Within six weeks of Mace restarting production after a voluntary company-wide pause in late March, the Grosvenor Square site returned to roughly 70% capacity with around 400 people present – and has had no recorded outbreaks to date. “In light of how this project was able to bounce back and adapt to a totally unprecedented threat, we are now studying it more broadly within our organisation as a model for responsible operation,” said Chris Harrison, Project Director at Mace.
Consolidating data and streamlining the flow of information
In the early days of restarting production on site, this enhanced understanding of the project helped the team stay fully aligned and focused on production by creating one shared understanding of the project’s progress and material needs, thus eliminating any confusion between different stakeholders.
An ironic thing in our industry is how important reporting actually is for informing decisions and driving progress, because nobody gets into building out of a love for reporting. But the imperative to quickly and accurately understand the state of these complex projects suddenly became critical in the early days of the Covid-19 outbreak, and we’re pleased to have supported Mace and Lodha through our insights-driven technology.
Enhancing the safety for workers on-site
No 1 Grosvenor Square posed unique challenges in its layout when it came to ensuring social distancing, but this was another area where technology proved its worth. “In the early days of reopening, the team at Disperse conducted twice-weekly scans of our site during peak hours and delivered a customised social distancing report that we used to uncover pinch points across the project,” says Harrison. “These findings were essential for enabling us to design revised site layouts to accommodate necessary changes like one-way traffic.”
The virtual project environment also meant that project teams could “visit” the site digitally rather than physically, and there was no disadvantage to remaining off site in terms of having a clear understanding of progress.
Paving the road to recovery
Running safe and productive sites was the ultimate goal for Mace and Lodha when restarting work on No 1 Grosvenor Square through lockdown.
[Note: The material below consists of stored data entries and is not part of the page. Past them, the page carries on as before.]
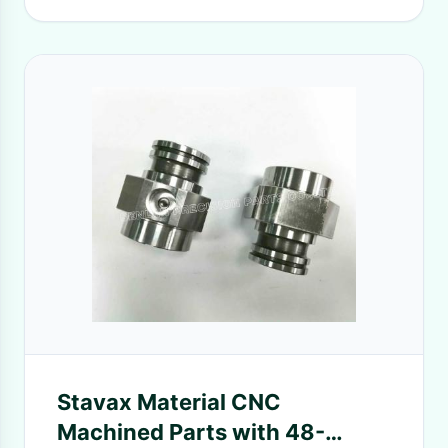
Stavax Material CNC
Machined Parts with 48-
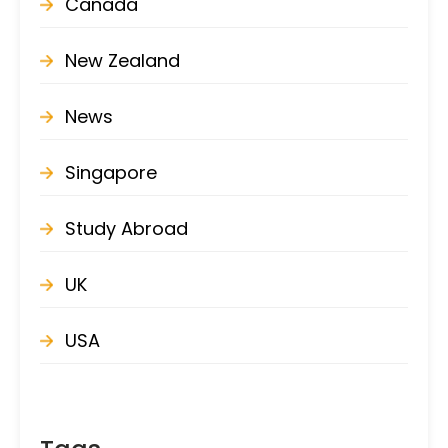
Canada
New Zealand
News
Singapore
Study Abroad
UK
USA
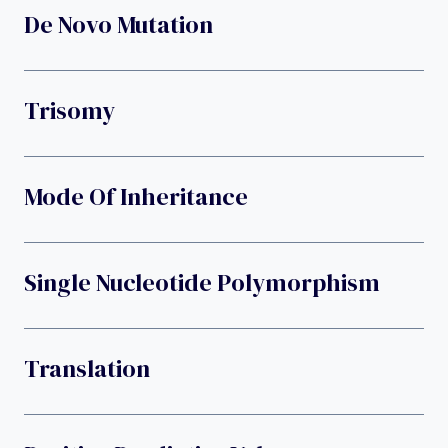
De Novo Mutation
Trisomy
Mode Of Inheritance
Single Nucleotide Polymorphism
Translation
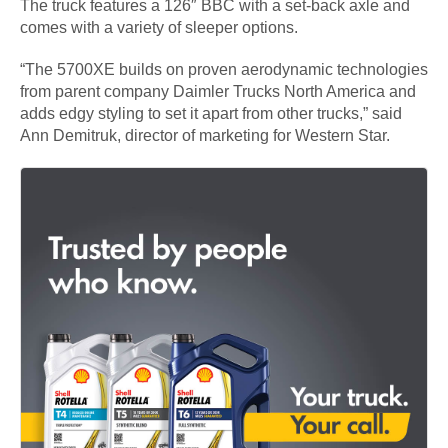
The truck features a 126″ BBC with a set-back axle and
comes with a variety of sleeper options.
“The 5700XE builds on proven aerodynamic technologies
from parent company Daimler Trucks North America and
adds edgy styling to set it apart from other trucks,” said
Ann Demitruk, director of marketing for Western Star.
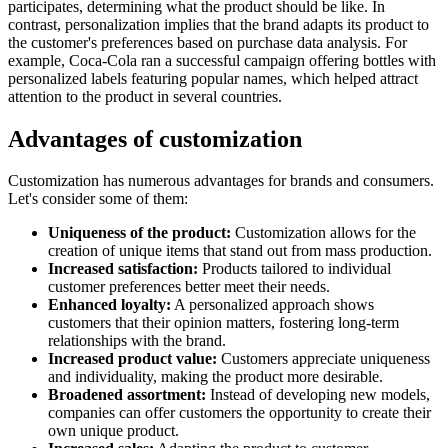
participates, determining what the product should be like. In
contrast, personalization implies that the brand adapts its product to
the customer's preferences based on purchase data analysis. For
example, Coca-Cola ran a successful campaign offering bottles with
personalized labels featuring popular names, which helped attract
attention to the product in several countries.
Advantages of customization
Customization has numerous advantages for brands and consumers.
Let's consider some of them:
Uniqueness of the product:
Customization allows for the
creation of unique items that stand out from mass production.
Increased satisfaction:
Products tailored to individual
customer preferences better meet their needs.
Enhanced loyalty:
A personalized approach shows
customers that their opinion matters, fostering long-term
relationships with the brand.
Increased product value:
Customers appreciate uniqueness
and individuality, making the product more desirable.
Broadened assortment:
Instead of developing new models,
companies can offer customers the opportunity to create their
own unique product.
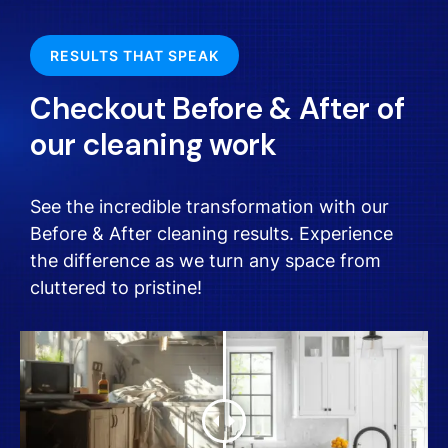
RESULTS THAT SPEAK
Checkout Before & After of
our cleaning work
See the incredible transformation with our
Before & After cleaning results. Experience
the difference as we turn any space from
cluttered to pristine!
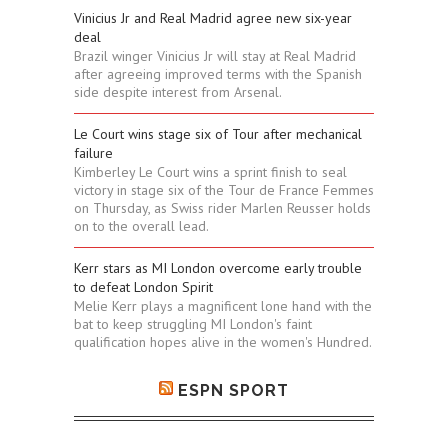
Vinicius Jr and Real Madrid agree new six-year
deal
Brazil winger Vinicius Jr will stay at Real Madrid
after agreeing improved terms with the Spanish
side despite interest from Arsenal.
Le Court wins stage six of Tour after mechanical
failure
Kimberley Le Court wins a sprint finish to seal
victory in stage six of the Tour de France Femmes
on Thursday, as Swiss rider Marlen Reusser holds
on to the overall lead.
Kerr stars as MI London overcome early trouble
to defeat London Spirit
Melie Kerr plays a magnificent lone hand with the
bat to keep struggling MI London's faint
qualification hopes alive in the women's Hundred.
ESPN SPORT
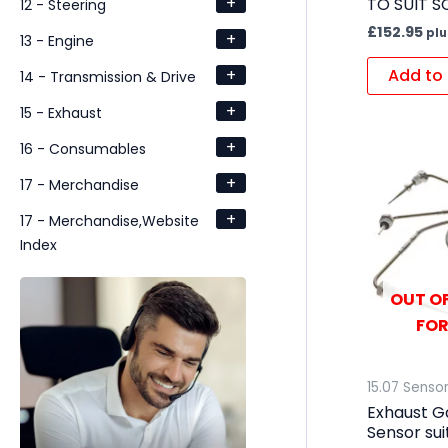
+
TO SUIT S
12 - Steering
£
152.95
plu
+
13 - Engine
+
Add to 
14 - Transmission & Drive
+
15 - Exhaust
+
16 - Consumables
+
17 - Merchandise
+
17 - Merchandise,Website
Index
OUT OF
FOR
15.07 Senso
Exhaust G
Sensor su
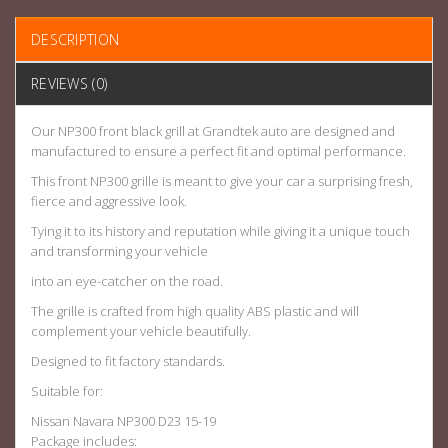
DESCRIPTION
REVIEWS (0)
Our NP300 front black grill at Grandtek auto are designed and
manufactured to ensure a perfect fit and optimal performance.
This front NP300 grille is meant to give your car a surprising fresh,
fierce and aggressive look.
Tying it to its history and reputation while giving it a unique touch
and transforming your vehicle
into an eye-catcher on the road.
The grille is crafted from high quality ABS plastic and will
complement your vehicle beautifully.
Designed to fit factory standards.
Suitable for:
Nissan Navara NP300 D23 15-19
Package includes:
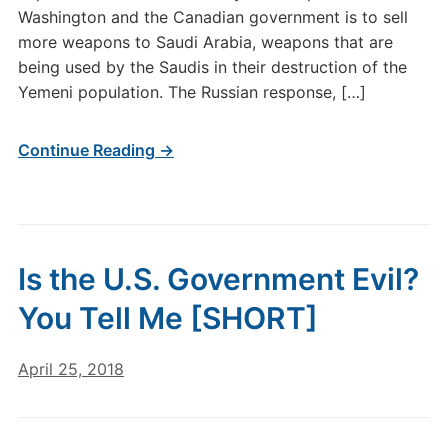
Washington and the Canadian government is to sell
more weapons to Saudi Arabia, weapons that are
being used by the Saudis in their destruction of the
Yemeni population. The Russian response, […]
Continue Reading →
Is the U.S. Government Evil?
You Tell Me [SHORT]
April 25, 2018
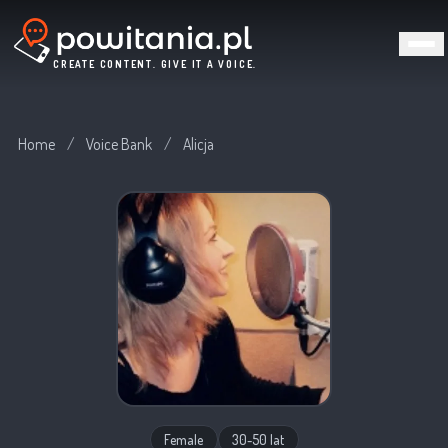
CREATE CONTENT. GIVE IT A VOICE.
Home
/
Voice Bank
/
Alicja
Female
30-50 lat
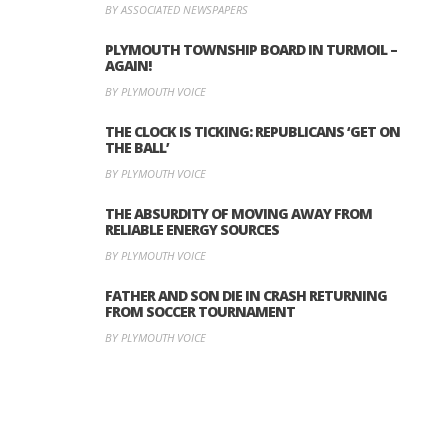
BY ASSOCIATED NEWSPAPERS
PLYMOUTH TOWNSHIP BOARD IN TURMOIL –
AGAIN!
BY PLYMOUTH VOICE
THE CLOCK IS TICKING: REPUBLICANS ‘GET ON
THE BALL’
BY PLYMOUTH VOICE
THE ABSURDITY OF MOVING AWAY FROM
RELIABLE ENERGY SOURCES
BY PLYMOUTH VOICE
FATHER AND SON DIE IN CRASH RETURNING
FROM SOCCER TOURNAMENT
BY PLYMOUTH VOICE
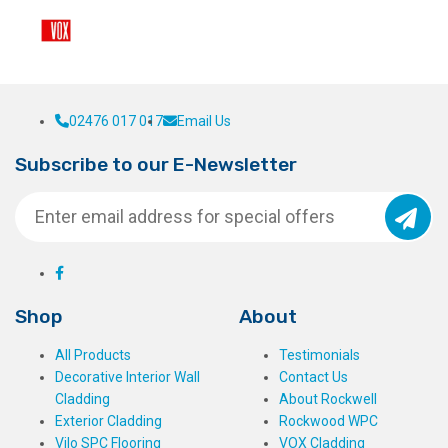
02476 017 017
Email Us
Subscribe to our E-Newsletter
Shop
About
All Products
Testimonials
Decorative Interior Wall
Contact Us
Cladding
About Rockwell
Exterior Cladding
Rockwood WPC
Vilo SPC Flooring
VOX Cladding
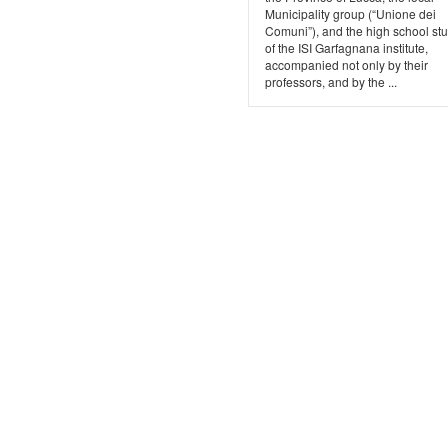
Municipality group (“Unione dei
Comuni”), and the high school st
of the ISI Garfagnana institute,
accompanied not only by their
professors, and by the ...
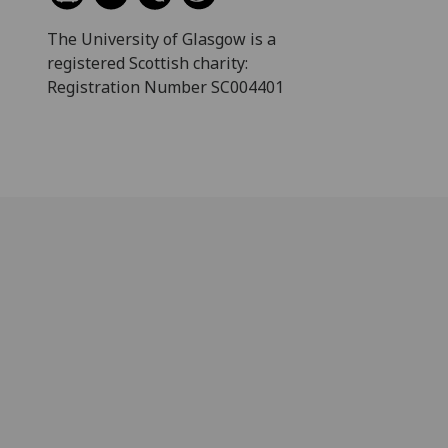
The University of Glasgow is a
registered Scottish charity:
Registration Number SC004401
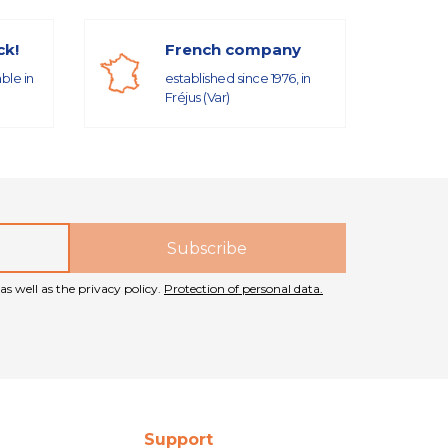
ck!
French company
able in
established since 1976, in
Fréjus (Var)
as well as the privacy policy.
Protection of personal data.
Support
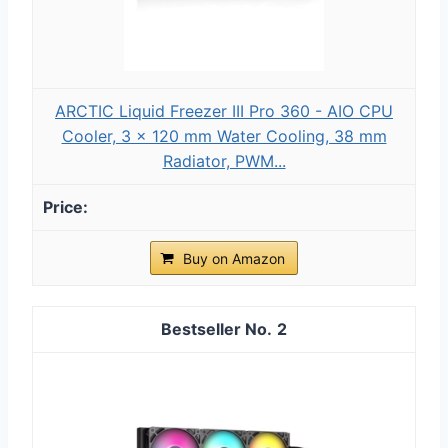
ARCTIC Liquid Freezer III Pro 360 - AIO CPU
Cooler, 3 x 120 mm Water Cooling, 38 mm
Radiator, PWM...
Buy on Amazon
2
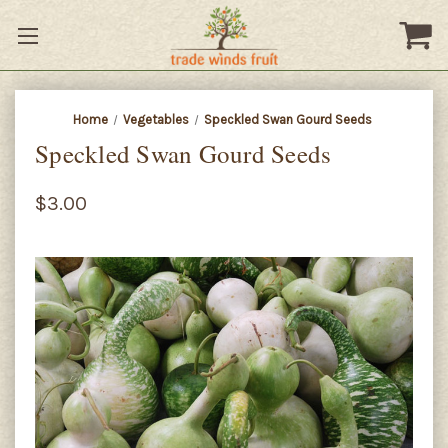
Home
Vegetables
Speckled Swan Gourd Seeds
Speckled Swan Gourd Seeds
$3.00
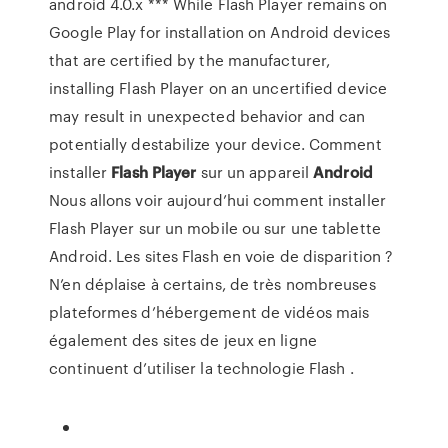
android 4.0.x *** While Flash Player remains on
Google Play for installation on Android devices
that are certified by the manufacturer,
installing Flash Player on an uncertified device
may result in unexpected behavior and can
potentially destabilize your device. Comment
installer
Flash
Player
sur un appareil
Android
Nous allons voir aujourd’hui comment installer
Flash Player sur un mobile ou sur une tablette
Android. Les sites Flash en voie de disparition ?
N’en déplaise à certains, de très nombreuses
plateformes d’hébergement de vidéos mais
également des sites de jeux en ligne
continuent d’utiliser la technologie Flash .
Thanks to advanced technology, the team was able to measurably improve operational agility and bounce back at a much faster rate than counterparts across the industry. The most important factor, however, was safeguarding workers’ health and the team managed to do this to a tee, with zero Covid-19 cases to date despite resuming work in April, when hospitalisations were at an all-time high.
Despite industry-wide setbacks from the global pandemic, No 1 Grosvenor Square can be held up as a beacon for achieving some of the fastest super-prime construction outputs in London without compromising on quality or safety, and their lessons learned can be applied across the industry. As winter approaches and a second wave of the pandemic starts to present itself, we expect we’ll hear more stories of innovative teams using technology to outsmart the virus and circumnavigate challenging situations.